Pour finir, l'historien met en scène des touristes occidentaux, inquiets lors de leur séjour à Simien du recyclage de leurs bouteilles en plastique (elles sont réutilisées, alors que celles des pays européens sont parfois envoyées à l'autre bout du monde). Ils ont pourtant fait dix heures de vol autrement plus polluantes pour venir se ressourcer dans des paysages qu'ils identifient comme naturels. L'injonction à l'écologie faite à de malheureux éleveurs de bovins de la part d'ONG comme WWF, grassement nourries des subsides des plus grosses firmes du capitalisme mondial, ressemble bien à celle qui nous est faite de fermer le robinet quand nous nous lavons les dents : elle n'a pas de sens au regard des impacts respectifs et elle est injuste.

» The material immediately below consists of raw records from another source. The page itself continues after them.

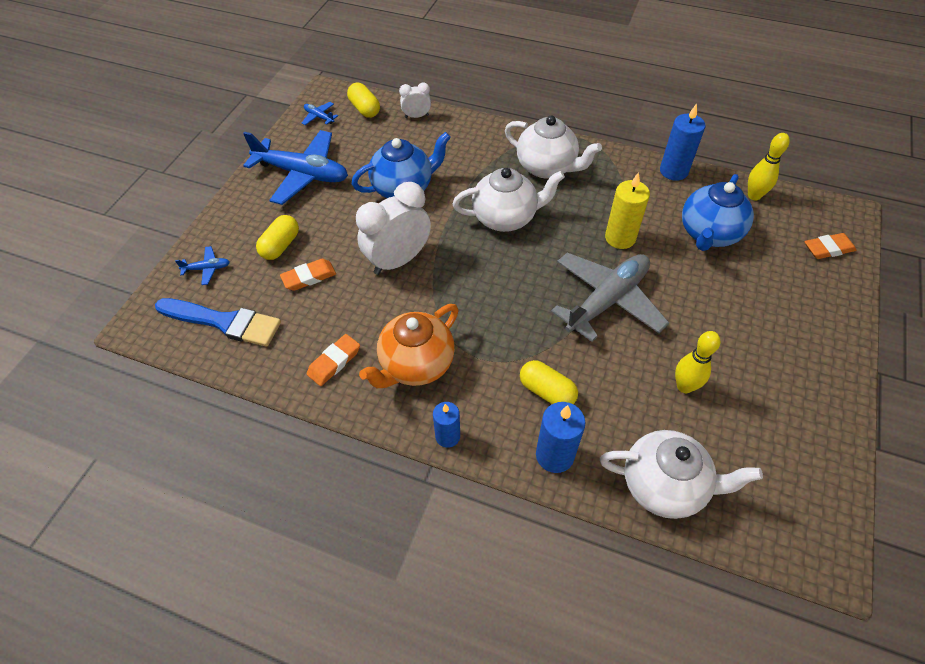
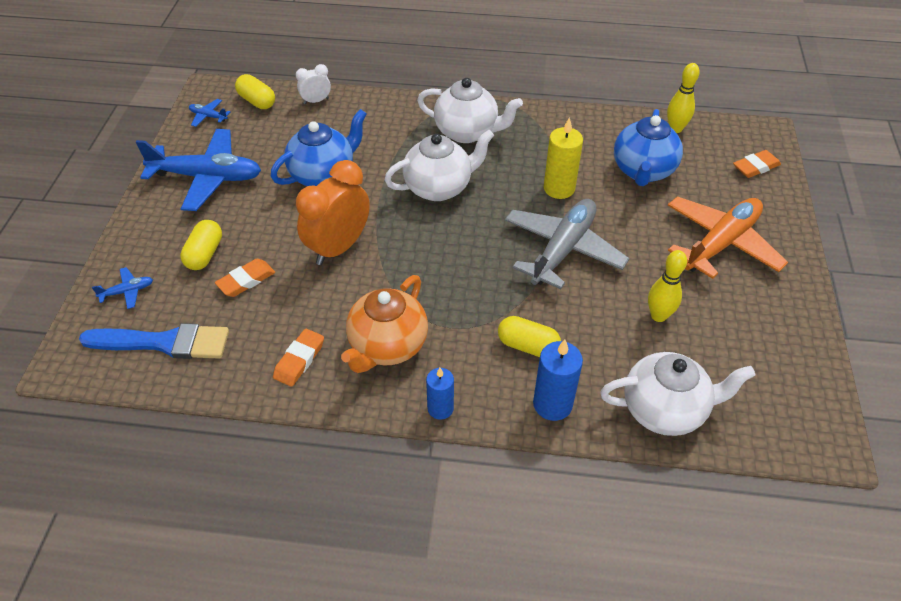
camera: 15 degrees left, 5 degrees down
white clock [356,182,431,275] -> orange clock [296,160,370,265]
blue candle [660,104,705,181] -> none
none -> orange plane [668,196,788,279]

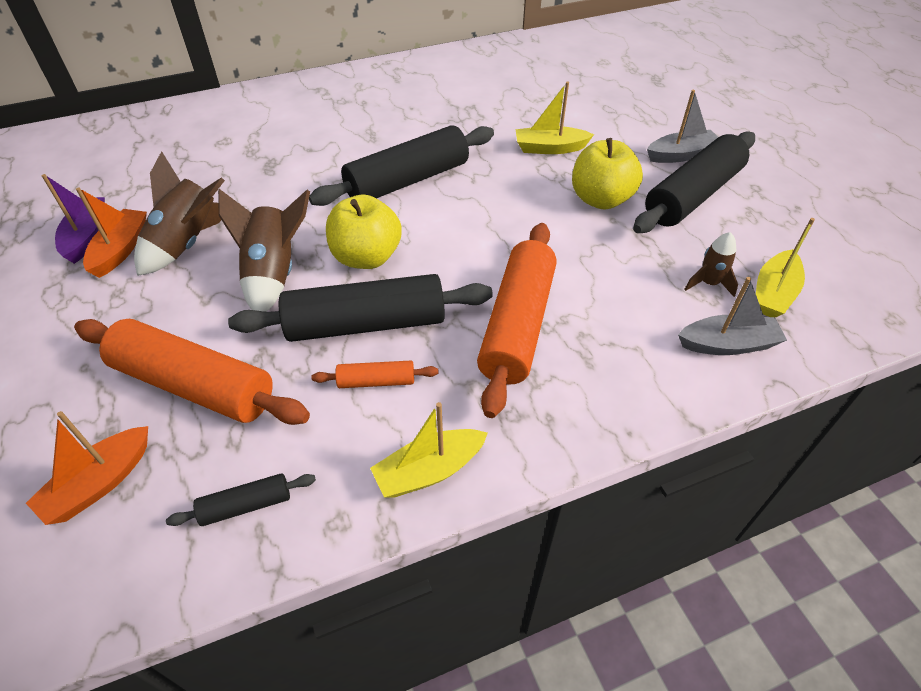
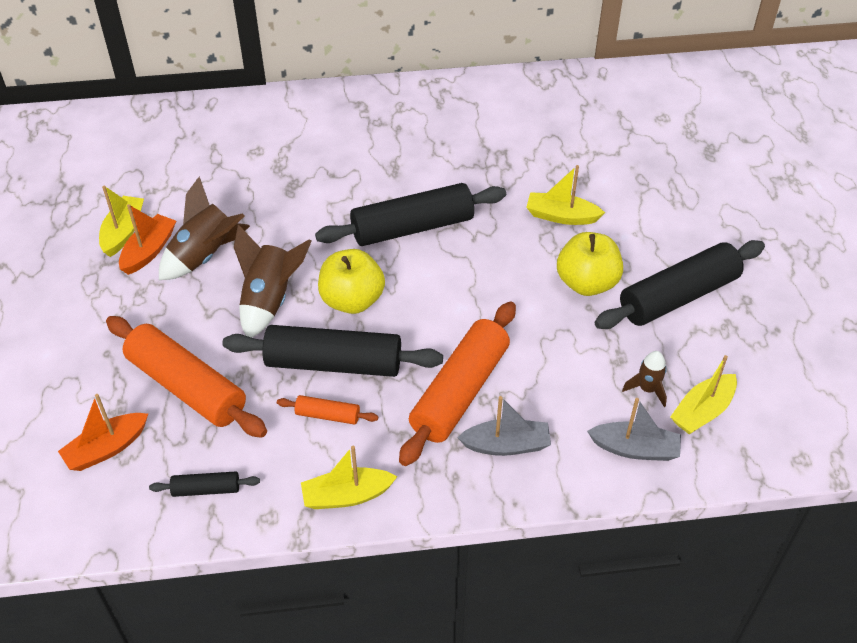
camera: 15 degrees right, 0 degrees up
purple boat [42,174,105,264] -> yellow boat [99,185,144,257]
grey boat [647,90,718,163] -> grey boat moved to [457,396,551,456]

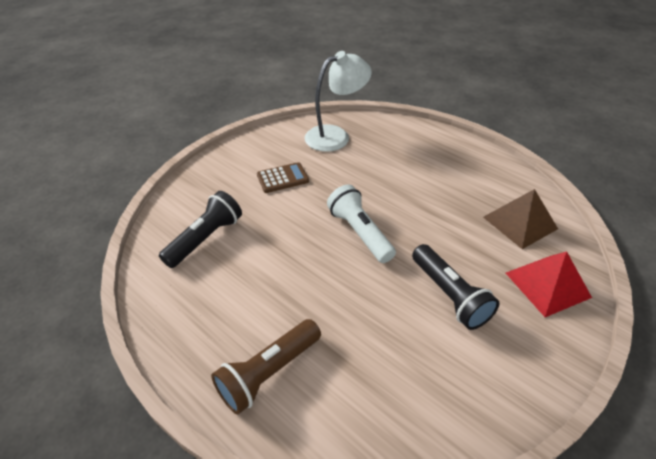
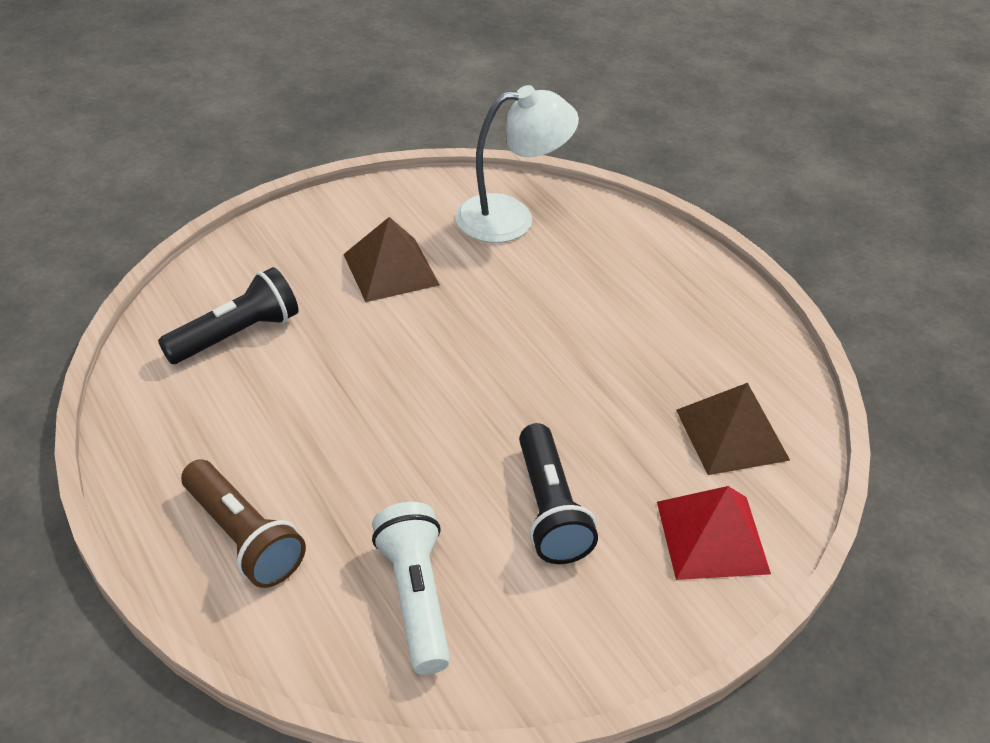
camera: 15 degrees right, 0 degrees up
brown flashlight [211,319,321,415] -> brown flashlight turned 105 degrees counterclockwise [181,459,306,588]
brown calculator [257,162,309,193] -> brown pyramid [343,217,440,302]
white flashlight [327,184,396,263] -> white flashlight moved to [372,502,450,675]

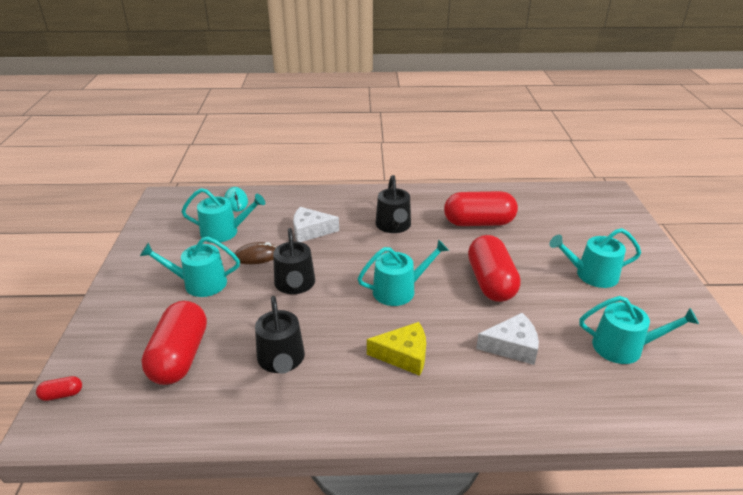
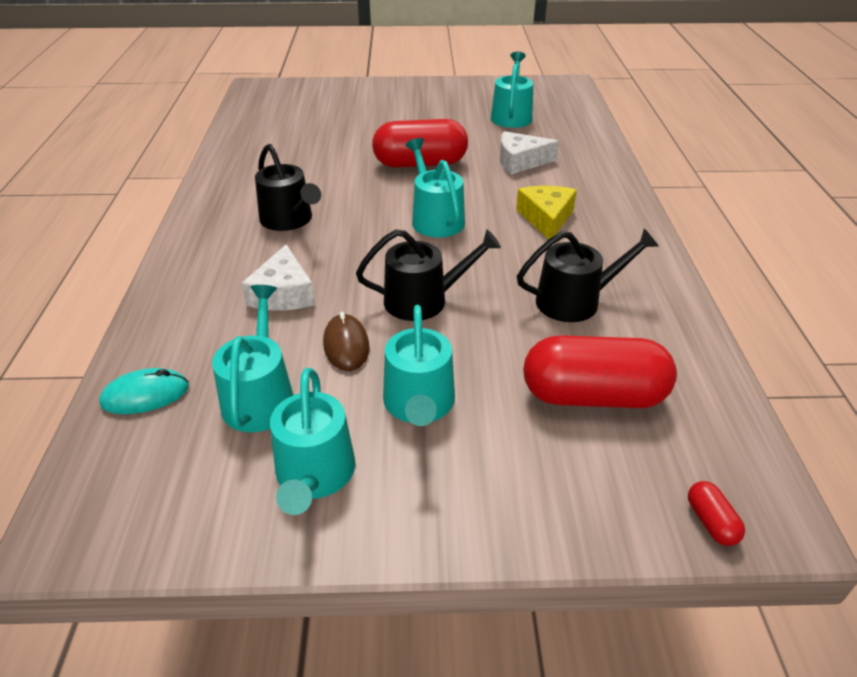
camera: 90 degrees left, 5 degrees up
black watering can [376,175,411,233] -> black watering can turned 60 degrees clockwise [255,144,321,231]
red capsule [444,191,518,226] -> none
white cheese [476,313,539,365] -> white cheese turned 90 degrees counterclockwise [500,131,559,175]
turquoise watering can [550,228,641,288] -> turquoise watering can moved to [270,368,356,515]

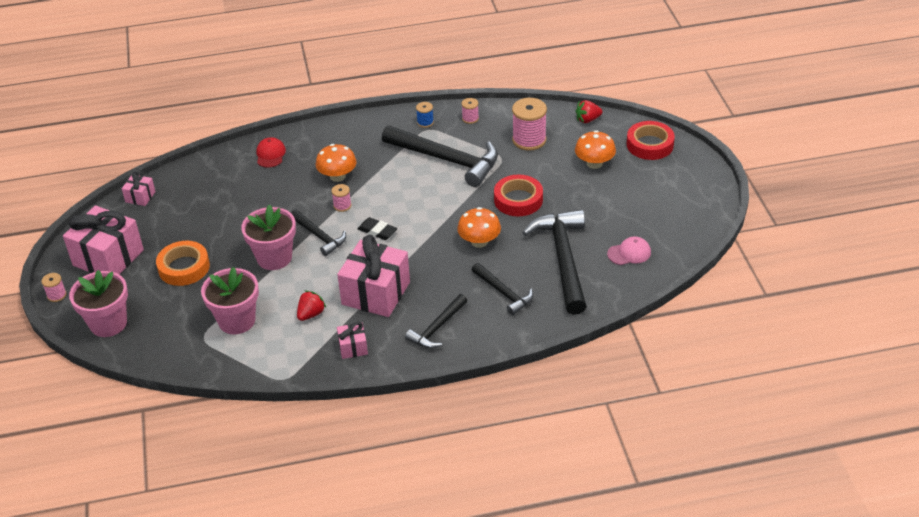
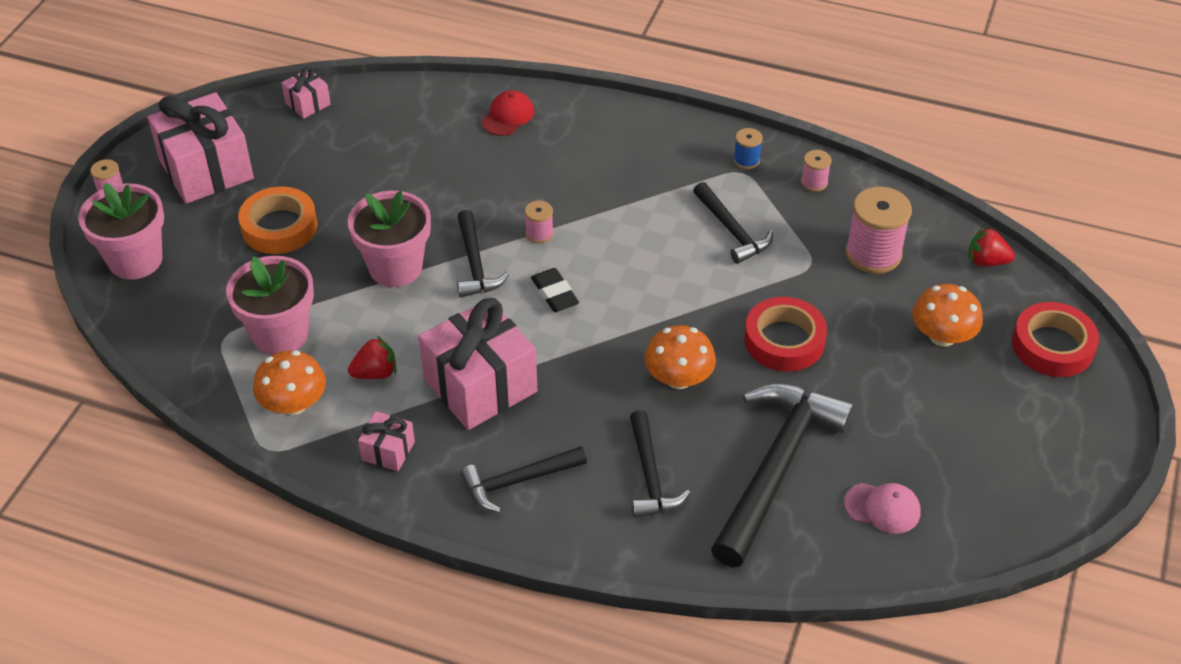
camera: 30 degrees right, 5 degrees up
orange mushroom [316,144,357,182] -> orange mushroom moved to [253,350,326,415]
black hammer [382,125,498,187] -> black hammer [693,182,773,264], size x0.55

C'est particulièrement dans le cas du conservationisme africain, teinté de racisme. À Simien les habitant·es perdent leurs moyens de subsistance mais dans d'autres pays africains en proie à plus de troubles les populations locales sont violées et exécutées par les gardiens de parcs. Blanc montre dans cet ouvrage les racines et la puissance de cette écologie des riches.